Moore understood that his support of Ralph Nader during the 2000 presidential election had taken a lot of votes away from Al Gore and was instrumental in electing George Bush, so during the 2004 election he put all of his efforts into defeating George Bush. He produced Fahrenheit 9/11, a scathing indictment of the Bush Administration and its justifications for the war in Iraq to topple Saddam Hussein.
The Disney corporation decided the film was too controversial for them and they would not allow their Miramax subsidiary to distribute it. Eventually a distribution deal was completed with IFC and Lion's Gate. As the June 2004 release date for Fahrenheit 9/11 approached, Bush supporters mobilized to block theater chains from showing it and tried to get the Federal Election Commission to prohibit advertising the film based on campaign finance laws that prohibit third-party advertising for or against a candidate so close to an election.

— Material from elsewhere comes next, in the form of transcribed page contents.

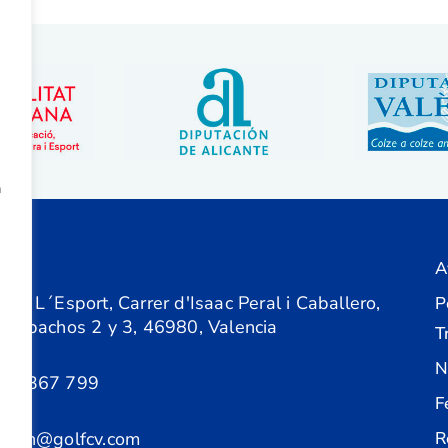
a
A
ón
 de L´Esport, Carrer d'Isaac Peral i Caballero,
P
 Despachos 2 y 3, 46980, Valencia
T
N
61 367 799
F
acion@golfcv.com
R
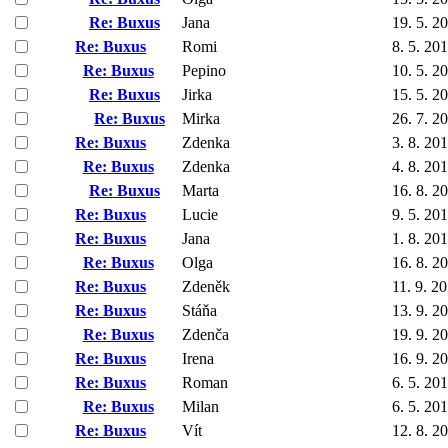
Re: Buxus
Jana
19. 5. 2
Re: Buxus
Romi
8. 5. 20
Re: Buxus
Pepino
10. 5. 2
Re: Buxus
Jirka
15. 5. 2
Re: Buxus
Mirka
26. 7. 2
Re: Buxus
Zdenka
3. 8. 20
Re: Buxus
Zdenka
4. 8. 20
Re: Buxus
Marta
16. 8. 2
Re: Buxus
Lucie
9. 5. 20
Re: Buxus
Jana
1. 8. 20
Re: Buxus
Olga
16. 8. 2
Re: Buxus
Zdeněk
11. 9. 2
Re: Buxus
Stáňa
13. 9. 2
Re: Buxus
Zdenča
19. 9. 2
Re: Buxus
Irena
16. 9. 2
Re: Buxus
Roman
6. 5. 20
Re: Buxus
Milan
6. 5. 20
Re: Buxus
Vít
12. 8. 2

Conservatives called him a propagandist and a leftist flamethrower, and they mounted a substantial effort to discredit him. Right-wing pundits went on all the talk shows and condemned the film. Talk show host Bill O'Reilly likened Moore to Nazi propagandist Josef Goebbels. A plethora of anti-Moore books and films were produced and there are nearly one million web pages containing the words "Michael Moore" and either lie or lied or liar.
Despite all their efforts, or perhaps in part because of all the good and bad publicity, the film made nearly $22 million in its first weekend, breaking the record previously set by Moore's Bowling for Columbine. Since its release Fahrenheit 9/11 has become the highest-grossing documentary of all time.
Moore seems to enjoy his new status as the conservative's favorite whipping boy, and he can trade shots with the best of them:
"These so-called patriots hold the flag tightly in their grip and, in a threatening pose, demand that no one ask questions. Those who speak out find themselves shunned at work, harassed at school, booed off Oscar stages. The flag has become a muzzle, a piece of cloth stuffed into the mouths of those who dare ask questions."